He made it a decree for Jacob,
an eternal covenant for Israel, saying
“I will give you Canaan
and measure it out as your inheritance.”
Although they were few in number,
a handful of wanderers,
although they were travelling from nation to nation,
from one kingdom to another,
he let no harm come to them,
he rebuked kings in their defence:
“do not touch my anointed ones,
do no harm to my prophets.”
Glory be to the Father and to the Son and to the Holy Spirit,
as it was in the beginning, is now, and ever shall be,
world without end.
Amen.
Sing to the Lord;
tell all his wonderful works.
Psalm 104 (105)
The Lord did not forget the just man who was sold as a slave:
he released him from the power of sinful men.
The Lord called down famine upon the land, he ground away every stick of bread.
He had sent a man to them, Joseph, and he was sold as a slave.
They confined his feet in fetters and put a ring around his neck –
until the Lord’s word came, the Lord spoke and justified him.
The king sent for him and released him – the ruler of the peoples set him free.

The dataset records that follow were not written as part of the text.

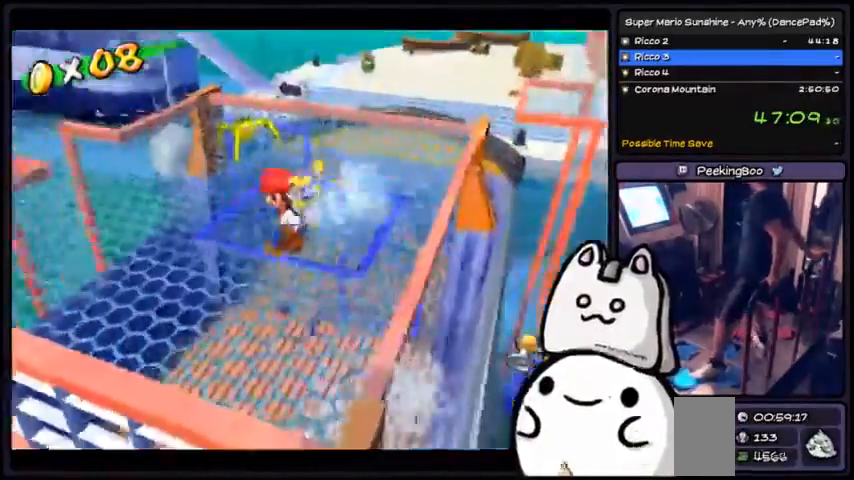
{"buttons": [], "events": [[333, "R1", "up"]]}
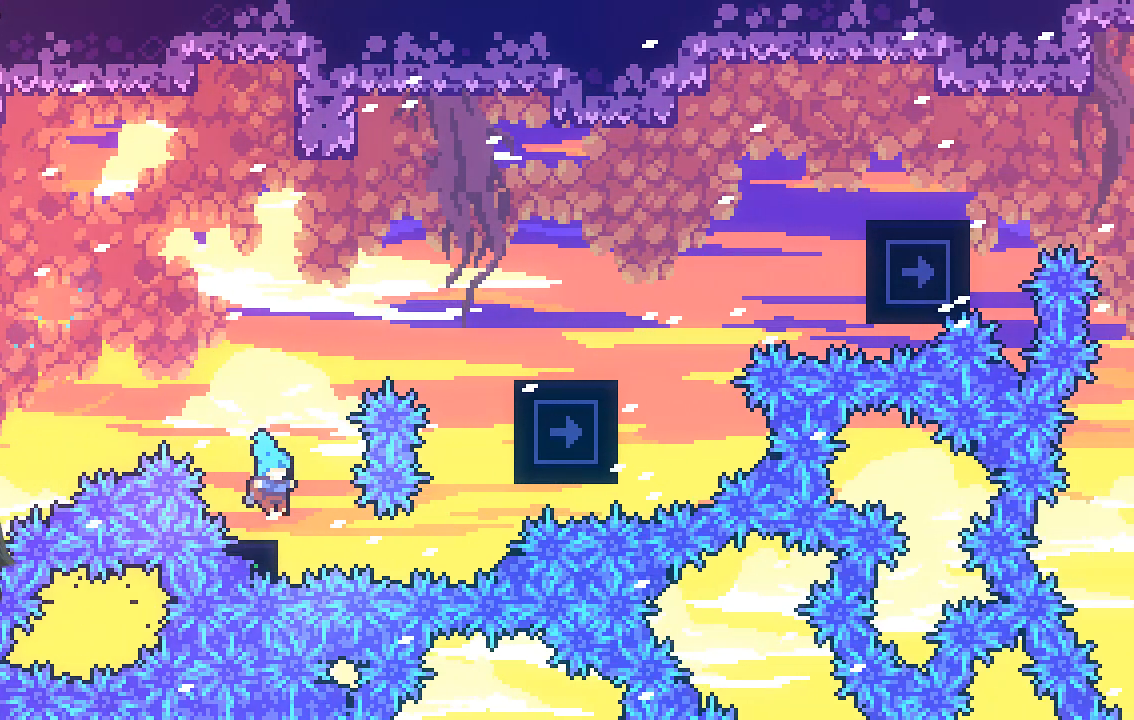
Gameplay with a controller (Xbox layout); each line is a JSON object with the inputs held at the frame after it. "events" lists button and stick changes between this image and that frame as [ms after this image, input, new state], when the widget could be followed in between. Not read: right_stick.
{"buttons": ["X", "R2"], "left_stick": "up-right", "events": [[100, "A", "down"], [235, "left_stick", "up"], [302, "A", "up"], [335, "left_stick", "up-right"], [369, "X", "down"]]}
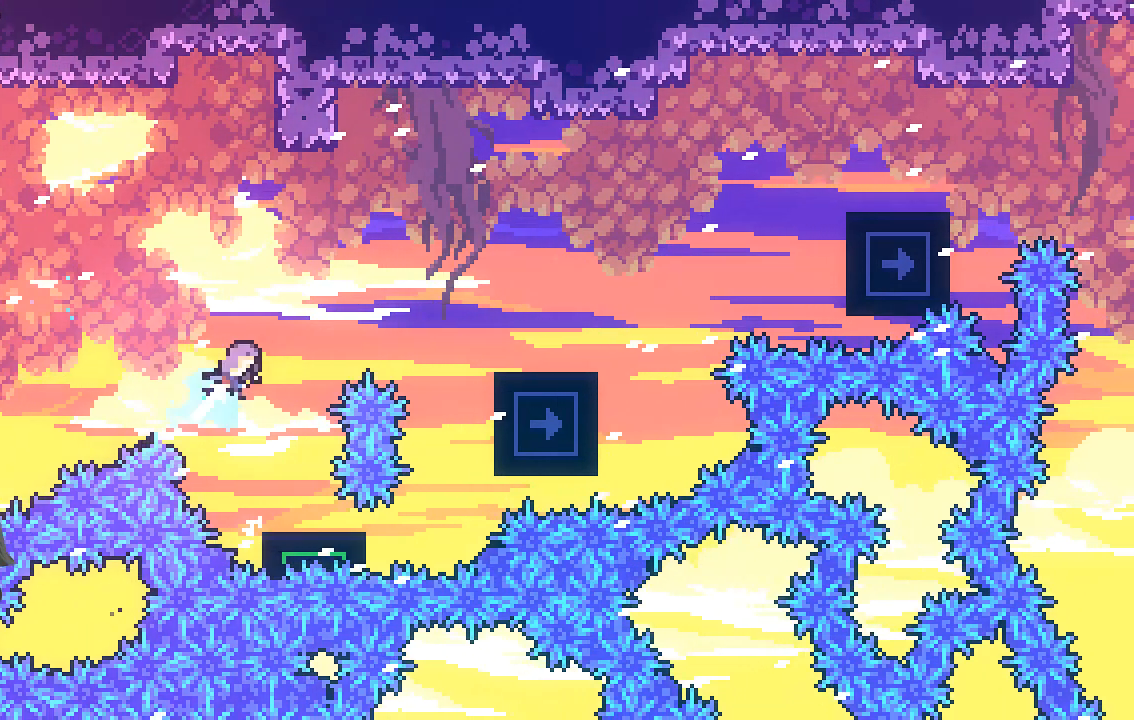
{"buttons": ["X", "R2"], "left_stick": "up-right", "events": []}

He set him to rule over his house, made him lord of all his possessions,
so that he could make the princes as wise as himself and teach wisdom to the elders.
Glory be to the Father and to the Son and to the Holy Spirit,
as it was in the beginning, is now, and ever shall be,
world without end.
Amen.
The Lord did not forget the just man who was sold as a slave:
he released him from the power of sinful men.
Psalm 104 (105)
The Lord remembered his holy word,
and he brought out his people with joy.
And so Israel passed into Egypt
and Jacob lived in the country of Ham.
The Lord made his people grow enormously
and strengthened them against their enemies.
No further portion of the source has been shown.